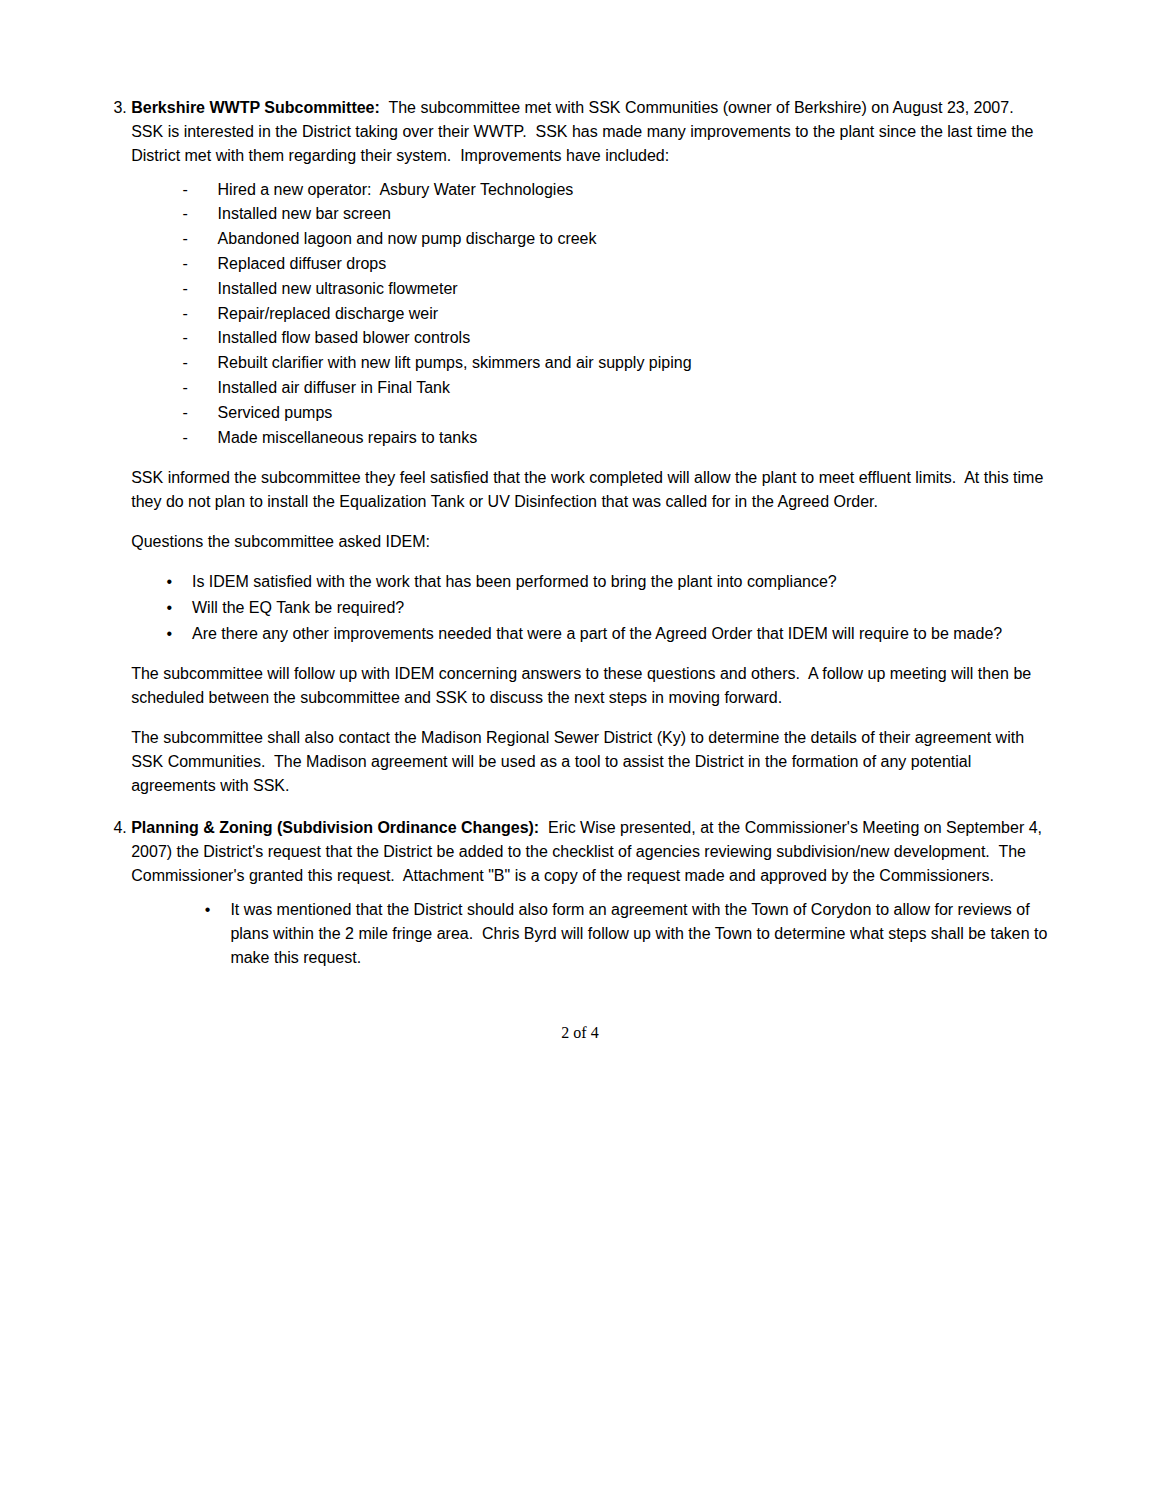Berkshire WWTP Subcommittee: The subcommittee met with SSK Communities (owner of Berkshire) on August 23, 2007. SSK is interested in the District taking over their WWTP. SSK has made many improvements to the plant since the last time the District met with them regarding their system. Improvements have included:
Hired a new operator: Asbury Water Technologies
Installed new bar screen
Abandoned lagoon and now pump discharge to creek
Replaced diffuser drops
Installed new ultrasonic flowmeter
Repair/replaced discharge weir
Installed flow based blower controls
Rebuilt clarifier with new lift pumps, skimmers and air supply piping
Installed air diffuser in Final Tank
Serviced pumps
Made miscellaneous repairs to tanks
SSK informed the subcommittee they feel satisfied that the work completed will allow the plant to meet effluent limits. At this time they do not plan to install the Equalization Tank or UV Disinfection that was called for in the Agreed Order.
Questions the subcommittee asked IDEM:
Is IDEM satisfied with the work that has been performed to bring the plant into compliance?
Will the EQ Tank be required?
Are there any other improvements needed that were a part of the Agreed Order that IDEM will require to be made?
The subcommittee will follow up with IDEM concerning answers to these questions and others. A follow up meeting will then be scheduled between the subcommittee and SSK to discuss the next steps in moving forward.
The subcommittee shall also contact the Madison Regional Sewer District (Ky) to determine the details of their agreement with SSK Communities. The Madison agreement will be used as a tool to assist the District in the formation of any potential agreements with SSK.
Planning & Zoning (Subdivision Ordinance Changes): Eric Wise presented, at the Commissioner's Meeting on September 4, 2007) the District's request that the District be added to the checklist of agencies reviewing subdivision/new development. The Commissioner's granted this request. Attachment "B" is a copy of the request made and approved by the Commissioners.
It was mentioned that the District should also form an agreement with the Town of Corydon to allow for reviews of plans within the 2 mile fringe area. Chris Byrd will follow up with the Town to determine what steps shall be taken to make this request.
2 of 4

ASSIGNMENT: Using the material, show each line where the string "pumps" can be found.

PROBLEM SOLUTION:
Rebuilt clarifier with new lift pumps, skimmers and air supply piping
Serviced pumps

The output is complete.